(Exercise details): Copy every record below word for word, leaving out the pictures.

(Dataset):
----------------

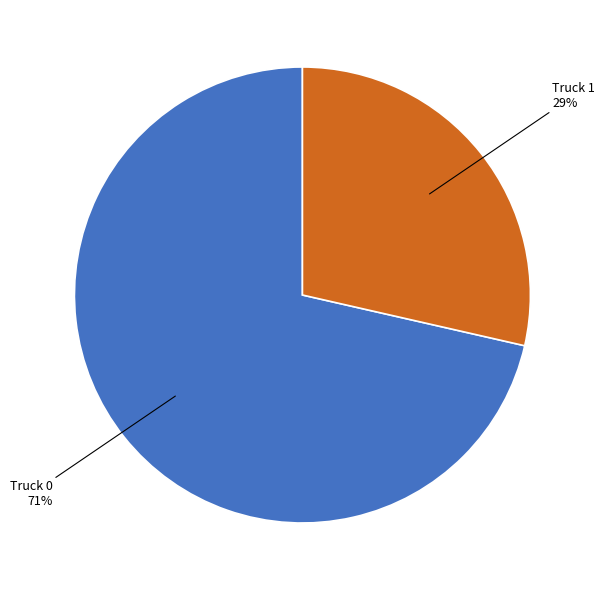

To the nearest percent, what is the average slice percentage?

50%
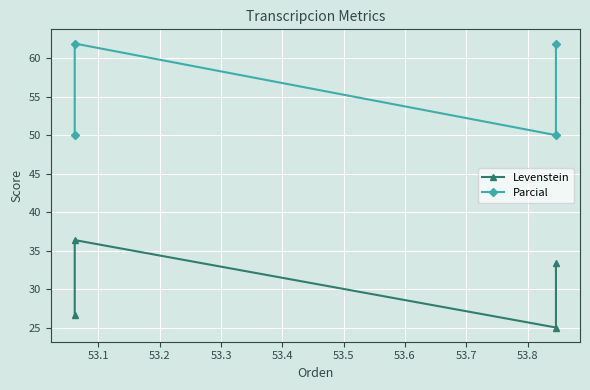

What is the value of the Levenstein point at the 3rd from the left?

25.0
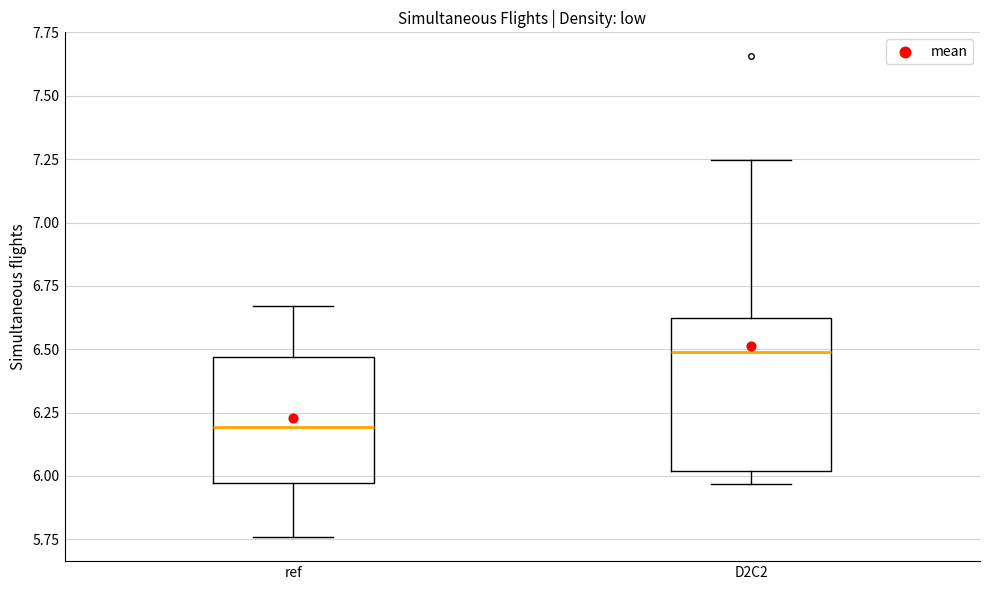

Which box has the highest median line?

D2C2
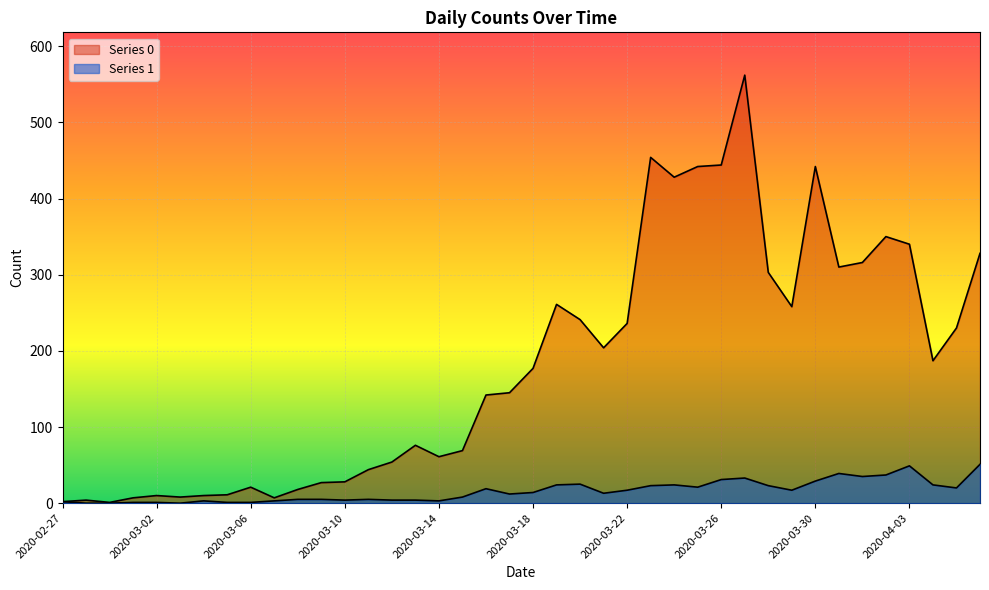

True or false: Series 0 has more than 1 points higher than both neighbors.

True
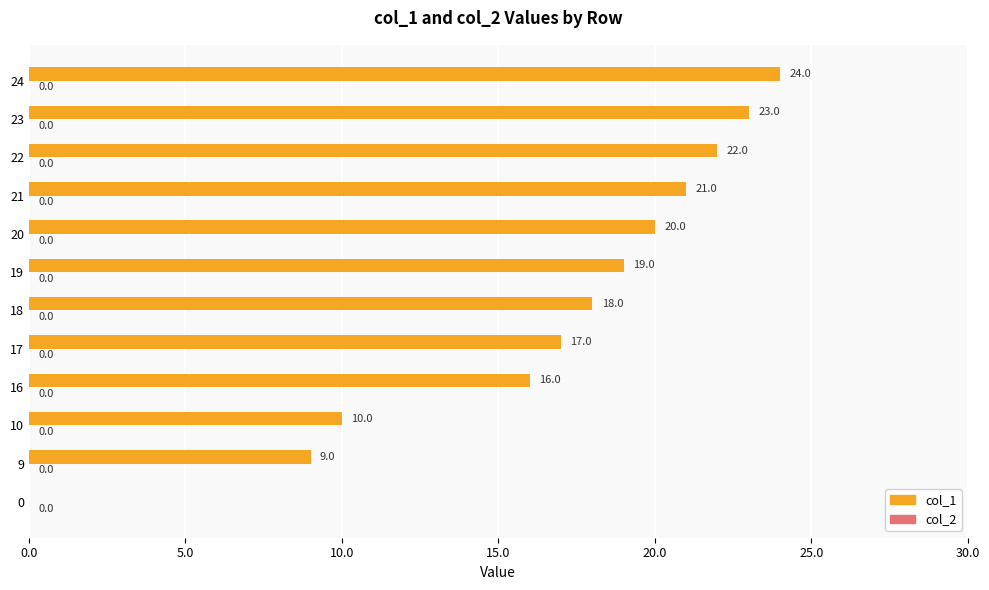

The value at 10 is 14. True or false?

False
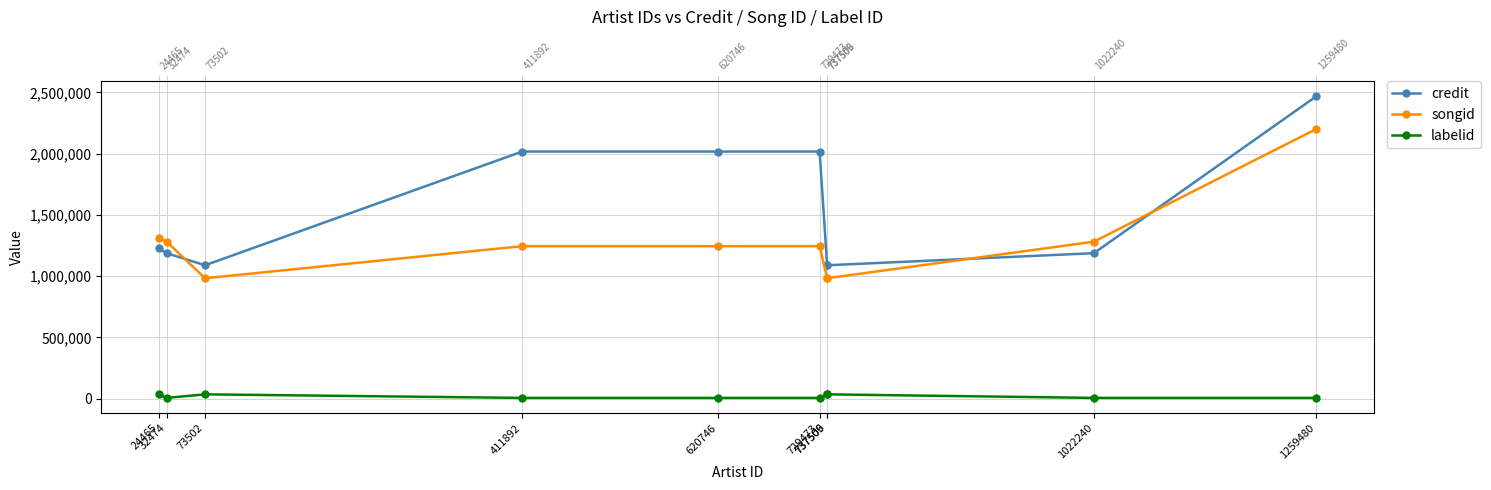

How many data points in songid are above 1244533?

4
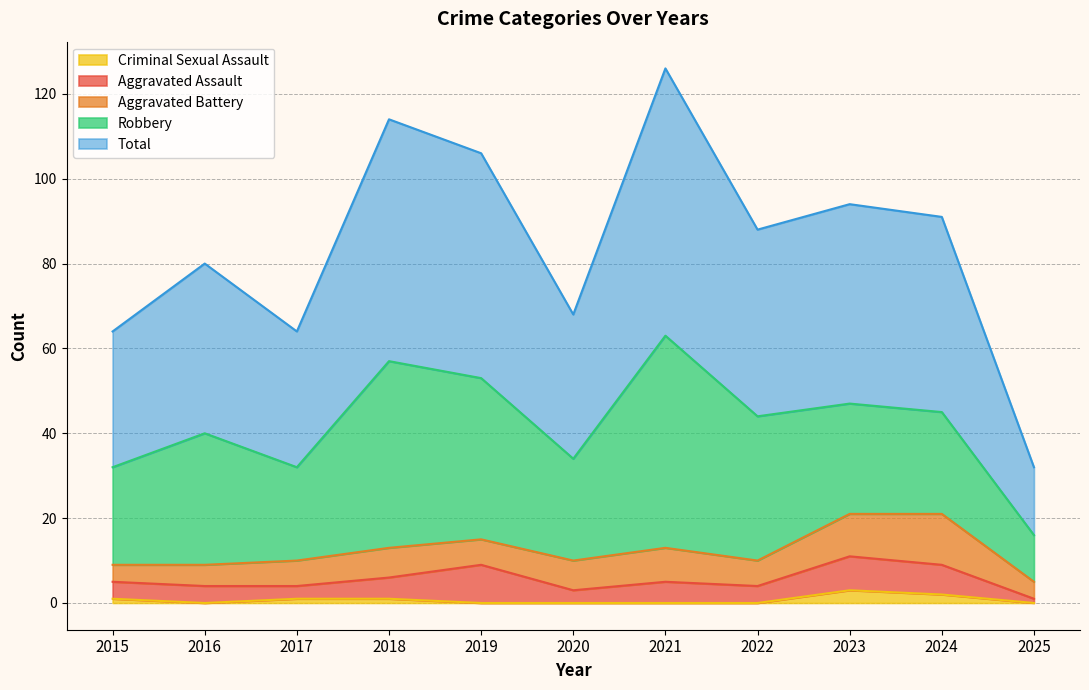

The Total series shows 32 at 2017. True or false?

True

----------------

(Written answer):
To the nearest percent, what is the average slice percentage?

50%

What is the value of the Levenstein point at the 3rd from the left?

25.0

Which box has the highest median line?

D2C2

True or false: Series 0 has more than 1 points higher than both neighbors.

True

The value at 10 is 14. True or false?

False

How many data points in songid are above 1244533?

4

The Total series shows 32 at 2017. True or false?

True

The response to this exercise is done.